### EXERCISE BRIEF
Restate the lines word for word, from the first line of the records through the line containing "ring pip: (552, 1614)". Leave out the pictures and anything after that line.

Images with bounding boxes
- - - - -

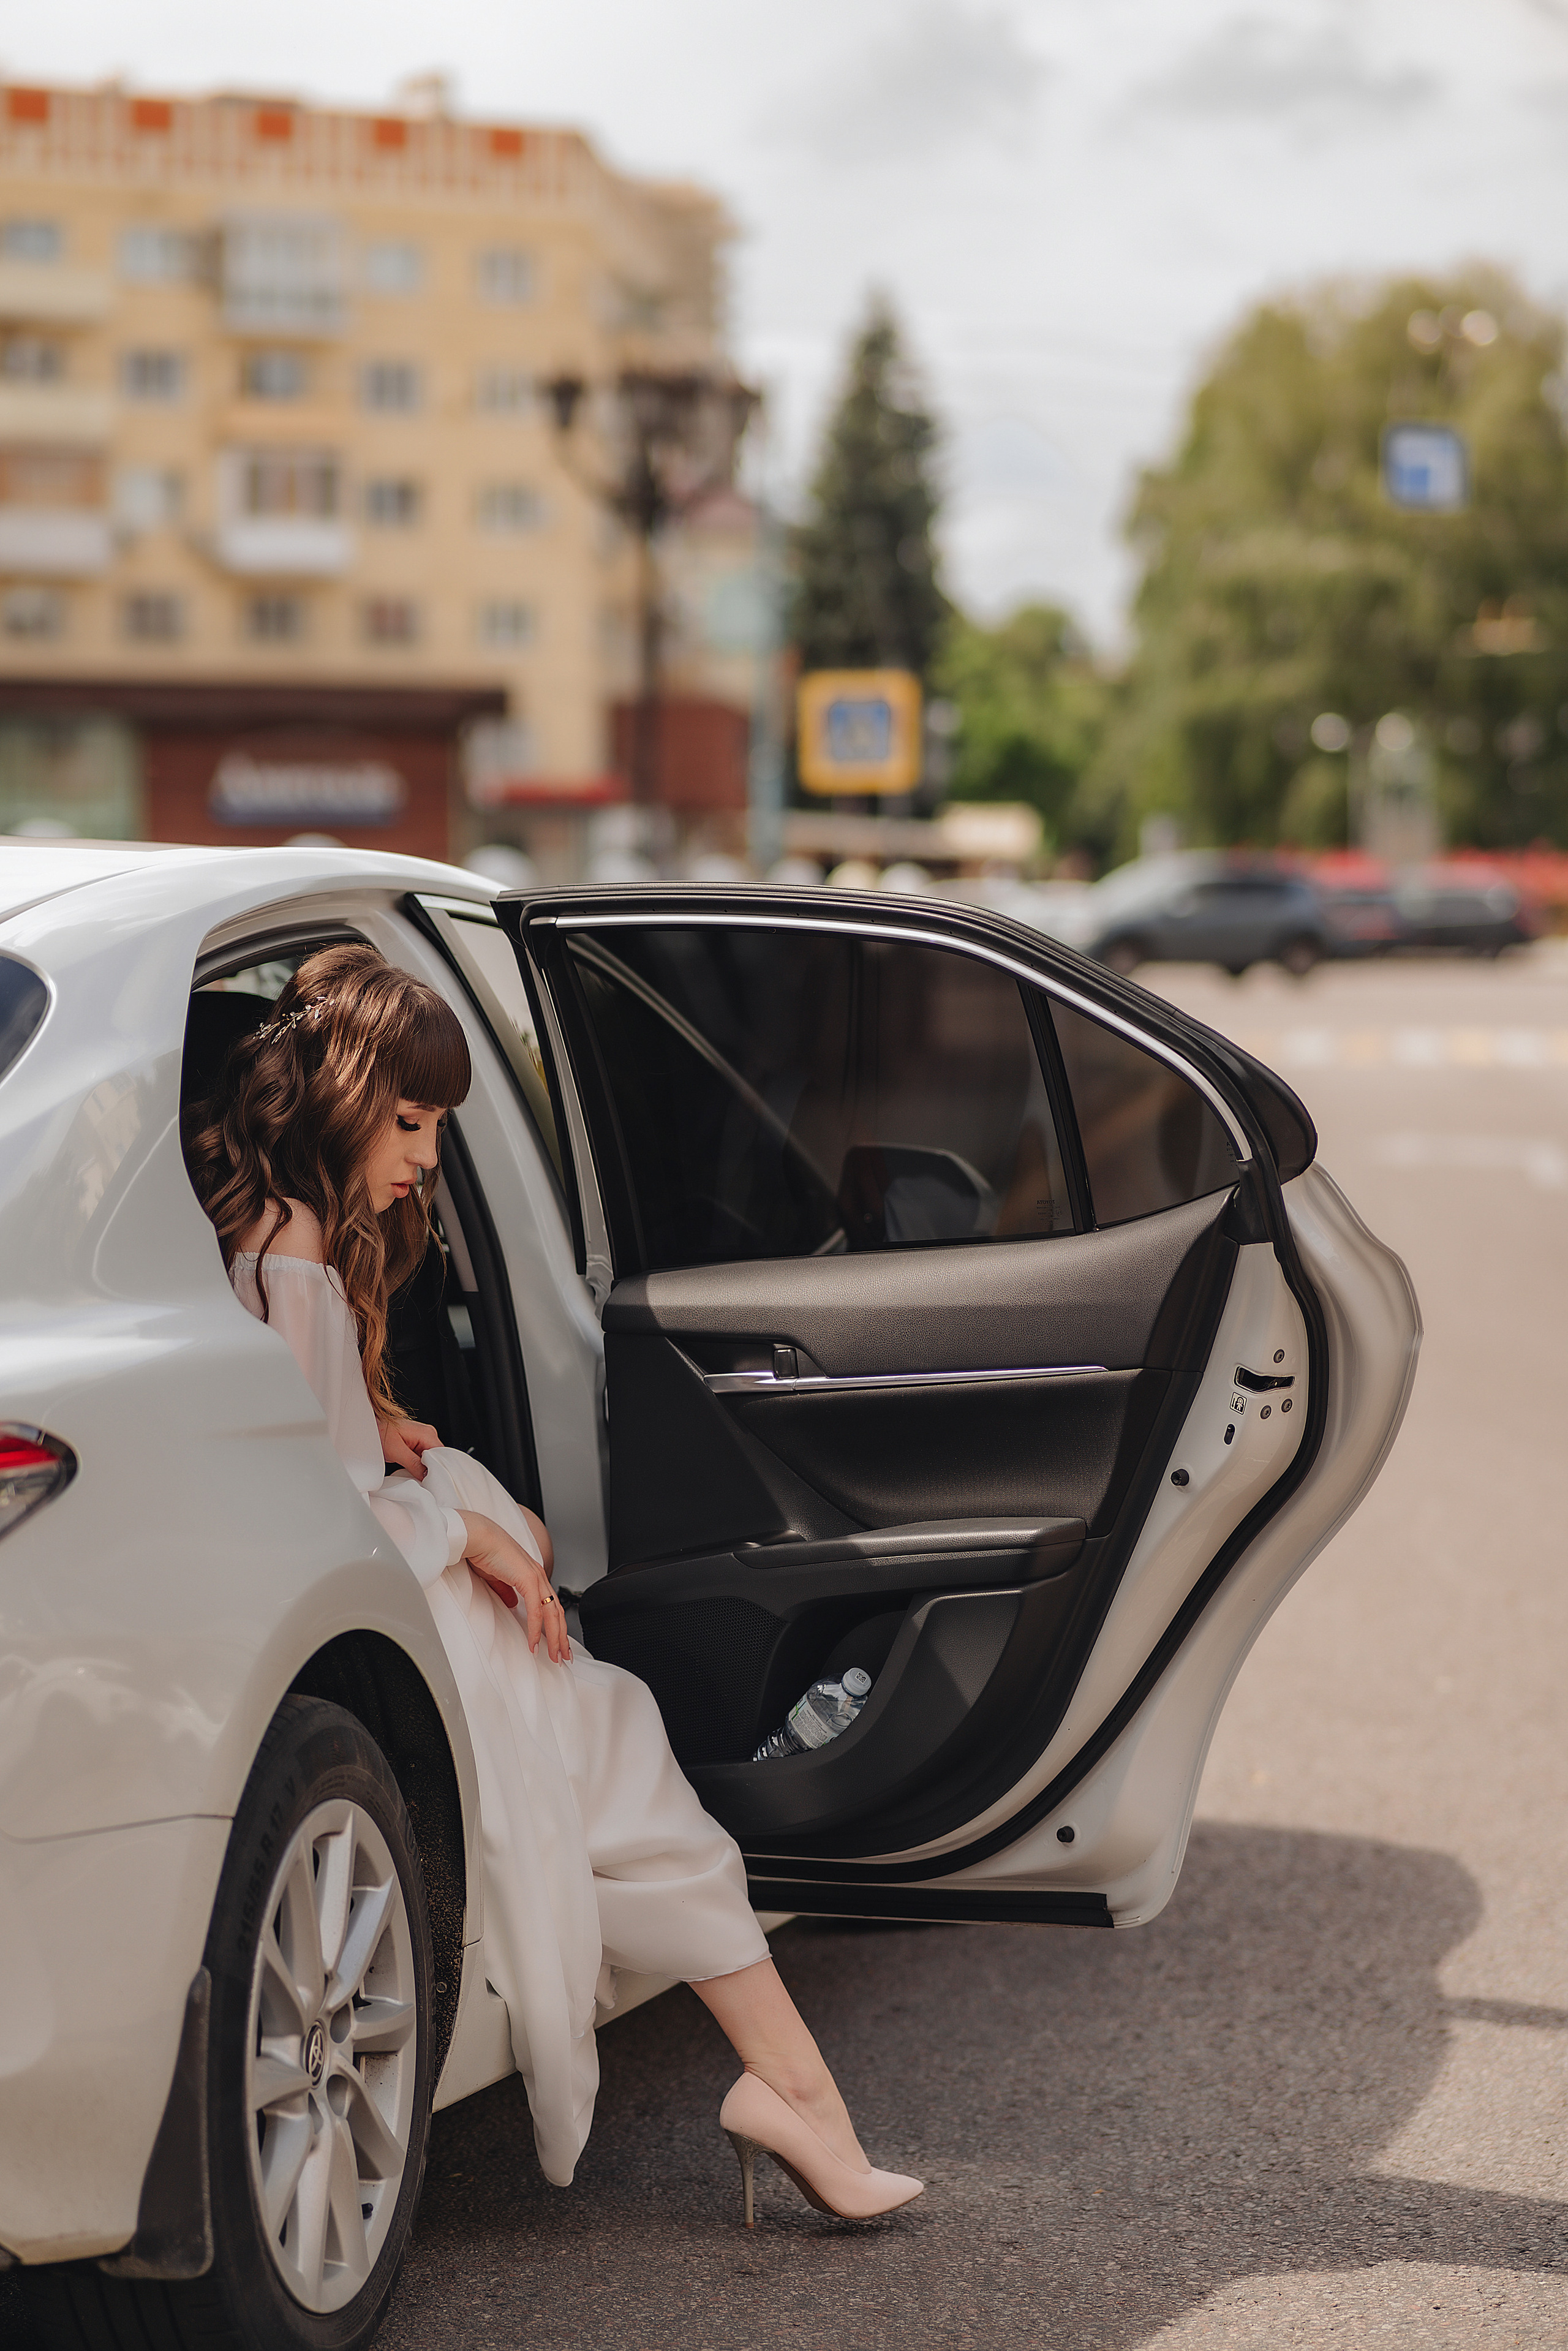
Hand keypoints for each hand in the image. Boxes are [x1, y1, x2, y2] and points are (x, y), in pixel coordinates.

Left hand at [379, 1416, 439, 1478]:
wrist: (369, 1428)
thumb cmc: (380, 1433)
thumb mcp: (396, 1451)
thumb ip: (413, 1464)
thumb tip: (427, 1476)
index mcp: (427, 1433)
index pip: (442, 1455)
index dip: (439, 1469)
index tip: (433, 1482)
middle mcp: (428, 1434)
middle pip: (439, 1457)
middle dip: (434, 1471)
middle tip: (427, 1483)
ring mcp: (424, 1439)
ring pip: (433, 1459)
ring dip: (427, 1470)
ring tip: (421, 1479)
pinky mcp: (417, 1445)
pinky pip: (425, 1458)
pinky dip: (422, 1467)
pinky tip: (417, 1474)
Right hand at [459, 1511, 569, 1662]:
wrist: (477, 1537)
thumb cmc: (484, 1552)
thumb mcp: (498, 1578)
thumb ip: (508, 1591)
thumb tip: (513, 1604)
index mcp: (534, 1574)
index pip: (552, 1605)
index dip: (556, 1626)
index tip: (557, 1643)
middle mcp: (539, 1575)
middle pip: (558, 1612)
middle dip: (562, 1637)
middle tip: (563, 1656)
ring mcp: (536, 1577)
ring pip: (552, 1614)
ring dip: (554, 1638)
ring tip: (554, 1655)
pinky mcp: (527, 1579)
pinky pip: (536, 1610)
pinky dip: (536, 1629)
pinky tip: (534, 1643)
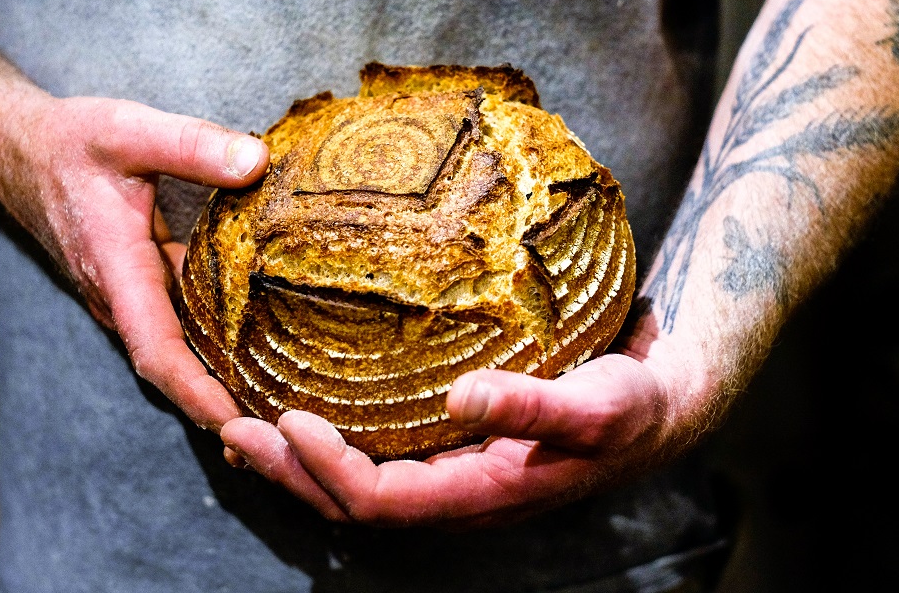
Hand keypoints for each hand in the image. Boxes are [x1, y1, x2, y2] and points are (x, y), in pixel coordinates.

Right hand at [0, 93, 268, 430]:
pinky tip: (264, 349)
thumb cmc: (70, 142)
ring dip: (222, 383)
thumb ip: (191, 145)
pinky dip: (215, 348)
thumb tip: (256, 163)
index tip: (241, 423)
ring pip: (178, 354)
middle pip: (173, 372)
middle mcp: (121, 298)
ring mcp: (129, 297)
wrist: (18, 148)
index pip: (157, 353)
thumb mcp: (130, 131)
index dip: (197, 393)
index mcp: (117, 272)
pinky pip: (180, 329)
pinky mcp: (140, 287)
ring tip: (286, 408)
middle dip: (223, 408)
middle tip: (289, 436)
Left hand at [219, 318, 704, 527]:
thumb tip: (461, 398)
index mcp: (483, 492)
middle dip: (290, 470)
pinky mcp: (457, 446)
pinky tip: (312, 406)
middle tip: (232, 427)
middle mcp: (459, 492)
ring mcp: (455, 473)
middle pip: (354, 500)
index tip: (283, 422)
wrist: (666, 403)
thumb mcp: (594, 403)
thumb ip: (531, 407)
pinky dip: (335, 438)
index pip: (384, 500)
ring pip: (360, 481)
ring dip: (301, 459)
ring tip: (248, 425)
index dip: (327, 471)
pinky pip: (382, 452)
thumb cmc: (634, 405)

- - - - -

### OUTPUT FOR THIS EXERCISE
Hand keypoints for each hand in the image. Boxes are [x1, y1, x2, y2] and points are (x, y), in pixel coordinates.

Left hand at [379, 1416, 439, 1478]:
wrist: (369, 1428)
thumb cmc: (380, 1433)
thumb mcp: (396, 1451)
thumb ip: (413, 1464)
thumb tip: (427, 1476)
index mcp: (427, 1433)
index pip: (442, 1455)
index dip: (439, 1469)
index tip: (433, 1482)
middle mcp: (428, 1434)
middle pip: (439, 1457)
middle dip: (434, 1471)
middle tip: (427, 1483)
ring mcp: (424, 1439)
ring pip: (433, 1459)
ring dip: (427, 1470)
ring tip: (421, 1479)
pinky mcp: (417, 1445)
pinky pip: (425, 1458)
pinky dip: (422, 1467)
pinky tip: (417, 1474)
Right hand at [459, 1511, 569, 1662]:
wrist: (477, 1537)
thumb cmc: (484, 1552)
thumb mcp: (498, 1578)
thumb ip: (508, 1591)
thumb tip: (513, 1604)
index mcp: (534, 1574)
index pip: (552, 1605)
index dip: (556, 1626)
index tip: (557, 1643)
middle mcp: (539, 1575)
middle pip: (558, 1612)
middle dip: (562, 1637)
middle tip: (563, 1656)
ring mcp: (536, 1577)
ring pip: (552, 1614)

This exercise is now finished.